『Shirayukihime to 7 Nin no Koibito』to iu 18 kin Otomege Heroin ni Tenseishiteshimatta Ore ga Zenryoku de Oujitachi kara Nigeru Hanashi chapter 89

7・王統と伝説の間で待ってる
 男が振るった剣が、またしてもレジスタンスのメンバーを吹き飛ばす。
 自身が選び抜いた精鋭達が手も足も出せずに次々と倒されていく中、アミール王子はラインハルトを攻めあぐねていた。

(やはりヒルを向こうにやったのは失敗だったか……)

 あの人間離れする動きをする騎士がいれば、この男の隙を作る事も可能であったはずだ。

―――明らかに火力が足りていなかった。

「幽魔、これで本当に父と冥府の共鳴度は30%なのか」
『ええ、30%程度です。これが現在の裏剣王ラインハルトです』

(やはり、か……)

 幽魔の口からも「裏剣王」の言葉が出て来て、アミール王子は苦々しい顔付きとなる。

「幽魔、何分持つか分からないが父上を拘束するぞ!」
『はい!』

 剣の切っ先を床に立てて呪文詠唱に入ると、アミール王子を中心に禍々しい闇が巻き上がる。
 骨の髄から凍り付く様な冷たい風が吹き荒れる中、ラインハルトは微動だにしなかった。

「終末の日、月が蝕まれた日、
 天空の花嫁を喰らいし強欲の狼よ…」

 男は息子が術を発動させる様子を、ただ黙ってジッと見守っていた。

「三度目の冬、きらめく星々が大地に墜ちた日、
 天と空をも血で染め上げた悪夢の片割れよ
 盟約より幽冥への道を辿り 今我が元に来たりて
 我が前に立ち塞がる者を虚夜宮の牢獄へ導きたまえ!」

ズガガガガガガガッ!!!!

 『幽魔の牢獄』から伸びた無数の黒い手が、蔓の様に伸びて、正六面体の檻となってラインハルトを包む。

―――しかし、

「この程度か…」

バシュン!

 ラインハルトが『冥府の刃』を一振りした瞬間、その檻は破壊され、黒い手は散り散りになって消え失せた。

「お前には失望したよ、アミール」

(くそ、これでも駄目か…!)

 黒煙の中からゆらりと現れた男の姿に、自然とアミール王子が握る剣の柄に力が入る。

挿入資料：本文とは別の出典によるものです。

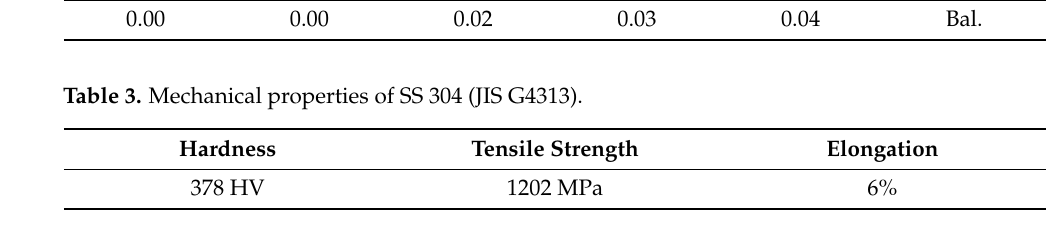
Table 2. Chemical composition of pure titanium in wt.% (JIS H 4600 TR270C). N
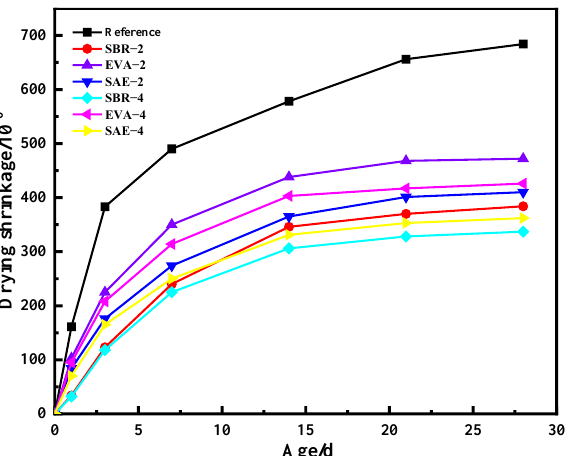
Figure 3. Effect of polymer latex content and type on drying shrinkage of mortar samples.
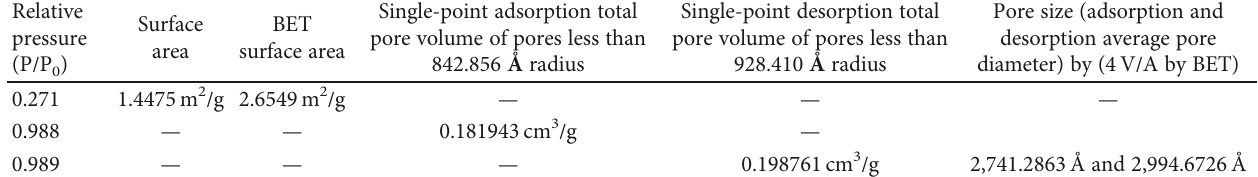
Table 2: The values of surface area and pore volume for poly(4,4 ′ -cyclohexylidene bisphenol oxalate).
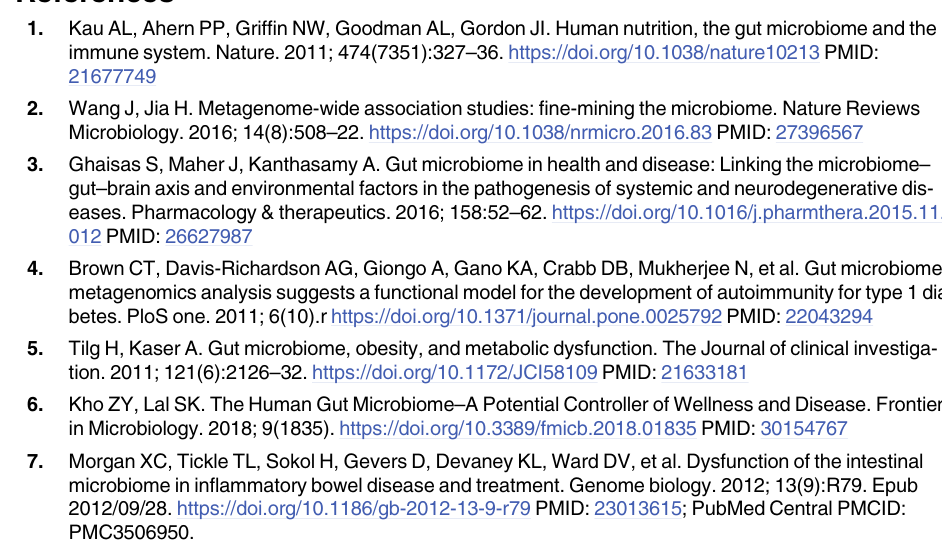
S3 Table. Evaluation of the IBD (External) data. Benchmarking results using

その時――、

「ラインハルト!無事か!」
「ほ、ホナミ君…?」

 白煙と共に二人の間に現れたのは、白面金毛九尾の狐だった。
 謁見の間の様子を見て、彼女は何があったのか察したらしい。

「良くも私のハルを!!」

 人の娘に化けた妖狐の長い黒髪がふわりと宙に浮き立った。
 至近距離で迫り来る炎の刃に、アミール王子は『幽魔の牢獄』を構える。

(しまった…!)

 本来ならば無限に出て来るはずの水術が『幽魔の牢獄』から出て来ない。
 『虚夜宮の牢獄』と言う大技を使ったばかりで、まだ幽魔の中で切り替えが出来ていないのだ。

「幽魔、急げ!」
『すみません、もう少しかかりそうです!!』

 迫る炎の刃に、妖狐ホナミがその艶やかな唇に氷の微笑を刻み込む。

「さようなら、アミール王子」
「クッ…!」

 アミール王子が目を瞑った、その瞬間――、

ブォン!!

「私達の事を忘れて貰っては困りますねぇ」

 突如目の前に出現した水の障壁が炎の刃を溶かして行くのを見て、アミール王子はほっと肩を降ろした。

「イルミ、エル、遅かったな」

 アミール王子が後を振り返ると、謁見の間の入口に見知った顔の男が二人立っていた。

「間に合って良かった!」
「相変らずの悪運の強いお方だ」

 皮肉を言いながら眼鏡を直す男のもう片方の手から、ドーム状の水の壁が構成されて行く。
 イルミナートの得意とする、水霊封界レイ・グ・ドゥーマと言う水の障壁である。
 イルミナートの防御壁が発動されている中、エルヴァミトーレが回復魔術を唱えながら足早にアミール王子に駆け寄った。

「アミー様、お怪我は?」
「ああ、この通り。なんとかまだ生きてるよ」

 彼の手から産まれた聖水と良く似た水滴が宙で弾けた瞬間、アミール王子の身体は温かい光に包まれる。

「おお、これは!」
「助かります、エルヴァミトーレ殿!」

 今エルヴァミトーレがかけた水属性の回復魔術は、本来ならば一個人にしか効果のない物だ。
 しかし水霊封界レイ・グ・ドゥーマの中ではその効果は増幅される。
 アミール王子だけではなく、結界内のレジスタンスのメンバーの傷がみるみる回復して行った。

ボーン、ボーン、

 その時、城内に深夜0時を告げる柱時計の音が鳴り響いた。

―――日付が変わりマナの祝祭日になった。

「くっ…」

 妖狐が鐘の音とともに平衡感覚を失いふらつき出すのを見て、アミール王子はニッと笑う。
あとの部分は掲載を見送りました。